Depuis l’annonce de la composition de son gouvernement, Habib Jamli s’expose à toutes les critiques. Certaines de ces critiques sont justifiées. D’autres pas. Quelques-unes ont un caractère politico-politique ou entrent dans le cadre, compréhensible en somme, de la compétition entre les partis au pouvoir et les forces de l’opposition. Certaines autres critiques sont plus sérieuses et dévoilent la faiblesse ou l’incompétence de certains ministres proposés. Mais il existe aussi une critique encore plus dangereuse qui accuse Habib Jamli de porter un coup fatal à l’indépendance de la justice. En effet, si l’ARP accorde sa confiance au gouvernement Jamli, vendredi prochain, on aurait donné la preuve que la justice en Tunisie est inféodée au pouvoir exécutif.
A vrai-dire, cette soumission du pouvoir judiciaire à l’autorité politique et le pouvoir exécutif n’est pas nouvelle en Tunisie. Déjà au cours des premières années de l’indépendance, de grands procès politiques ont eu lieu avec un simulacre de justice puisque les sentences étaient décidées par le président de la République et prononcées par les magistrats. Puis, il y a eu tous ces procès politiques des opposants du régime de Bourguiba, à commencer par les formations de gauche pour arriver aux multiples procès des islamistes. Là encore, il était clair que les magistrats n’étaient que des comparses amenés à jouer leur propre rôle.
Sous le régime de Ben Ali, le sort de la justice ne s’est guère amélioré, même si le nouveau pouvoir en place, pour soigner son image plus que par conviction, s’est empressé de dissoudre le tristement célèbre tribunal de la sûreté de l’Etat, trop lié à l’arbitraire et à l’oppression politique. La mainmise sur l’appareil judiciaire ne s’est pas desserrée pour autant. La mise au pas de la justice se faisait désormais à travers des ministres sous les ordres et un Conseil supérieur de la magistrature malléable à souhait. Elle se faisait surtout à travers un circuit judiciaire bien huilé et connu par tous, qui permettait de massacrer les opposants politiques qui refusaient de se soumettre au dictat du pouvoir en place et de détruire les acteurs économiques qui refusaient d’être spoliés par des mafieux profitant de leurs liens de parenté avec le président de la République.
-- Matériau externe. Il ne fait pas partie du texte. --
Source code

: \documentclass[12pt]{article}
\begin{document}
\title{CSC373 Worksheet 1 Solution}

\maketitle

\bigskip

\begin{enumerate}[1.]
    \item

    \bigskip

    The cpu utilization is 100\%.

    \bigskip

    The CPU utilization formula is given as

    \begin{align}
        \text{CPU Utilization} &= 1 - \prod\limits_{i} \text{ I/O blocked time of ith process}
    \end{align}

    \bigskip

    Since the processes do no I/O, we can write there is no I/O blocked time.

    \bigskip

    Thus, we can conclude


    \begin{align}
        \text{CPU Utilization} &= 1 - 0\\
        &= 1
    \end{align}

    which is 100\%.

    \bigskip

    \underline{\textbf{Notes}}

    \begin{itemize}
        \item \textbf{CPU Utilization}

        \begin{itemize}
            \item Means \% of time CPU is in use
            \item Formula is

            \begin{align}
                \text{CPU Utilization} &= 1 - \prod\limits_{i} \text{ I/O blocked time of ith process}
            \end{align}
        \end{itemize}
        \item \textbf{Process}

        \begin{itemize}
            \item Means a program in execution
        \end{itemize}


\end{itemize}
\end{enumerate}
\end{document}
Après la révolution, le ministre de la Justice de la Troïka, Noureddine Bhiri, a utilisé tous les moyens, même les plus infâmes, pour faire perdurer cette soumission du pouvoir judiciaire au pouvoir exécutif. Depuis, les islamistes qui contrôlent les rouages de la justice, se cramponnent à un système qui arrange leurs affaires, tout en procédant à des aménagements de temps à autre, au niveau du personnel.
Le chef de gouvernement désigné, en proposant cinq magistrats dans la composition de son gouvernement ne fait que mettre à nu ce que tous ses prédécesseurs ont tenté de masquer. Il a mis au grand jour la preuve de la connivence entre les islamistes et certains magistrats, ce qui explique les lenteurs dans le traitement de certains dossiers impliquant les islamistes comme les assassinats politiques, l’organisation secrète, les réseaux de transfert des terroristes vers la Syrie et autres.
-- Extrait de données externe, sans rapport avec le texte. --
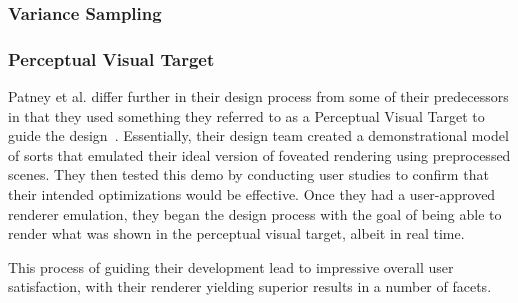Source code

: \documentclass{sig-alternate}
\begin{document}
\subsubsection{Variance Sampling}
\label{variance}


\subsubsection{Perceptual Visual Target}
\label{visualTarget}
Patney et al. differ further in their design process from some of their predecessors in that they used something they referred to as a Perceptual Visual Target to guide the design~\cite{Patney:Towards}. Essentially, their design team created a demonstrational model of sorts that emulated their ideal version of foveated rendering using preprocessed scenes. They then tested this demo by conducting user studies to confirm that their intended optimizations would be effective. Once they had a user-approved renderer emulation, they began the design process with the goal of being able to render what was shown in the perceptual visual target, albeit in real time. 

This process of guiding their development lead to impressive overall user satisfaction, with their renderer yielding superior results in a number of facets.


\iffalse
\begin{figure}
\centering
\psfig{file=frMethods_Patney.png,width =3in}
\caption{Comparison of different foveation techniques by Patney et al. in their studies on what threshold of blur rate their users couldn't detect.~\cite{Patney:Towards}}
\label{fig:fig3}
\end{figure}


\begin{figure}
\centering
\psfig{file=sampling_eccentricity_Patney.png,width =3in}
\caption{Comparison of sampling approaches by patney et al. and Guenter et al.~\cite{Patney:Towards}}
\label{fig:fig2}
\end{figure}


\begin{figure}
\centering
\psfig{file=transition_region_Patney.png,width =3in}
\caption{Comparison Transition Region Size for Guenter et al. and Patney et al. In this instance, having a lower threshold is ideal because that allows more peripheral pixels to be shaded, reducing computational overhead.~\cite{Patney:Towards}}
\label{fig:fig4}
\end{figure}
\fi
\end{document}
A titre d’exemple, les nouveaux ministres de la Justice, Hédi Guediri et de l’Intérieur, Sofiène Selliti, justifient tout le mal que disent d’eux depuis des années les avocats de la défense dans les affaires des assassinats politiques. Quant au ministre de la défense, Imed Dérouiche, celui qui, en l’an 2000, a ordonné de suspendre les activités de la Ligue tunisienne pour la défense des droits de l’Homme sur ordre du pouvoir en place, il n’a pas changé. Il a juste changé le fusil d’épaule.
Nous attendrons une réaction, une seule, de l’une des structures de la magistrature, ou de toutes ces structures confondues, pour remettre les pendules à l’heure et mettre l’accent sur leur attachement à la neutralité des magistrats et à l’indépendance de la justice. Ces structures sont le Syndicat national des magistrats ou l’Association des magistrats tunisiens et le Conseil supérieur de la magistrature. Pour rappel, nous attendons toujours que l’AMT publie la liste des magistrats corrompus comme elle l’avait promis au début de la révolution.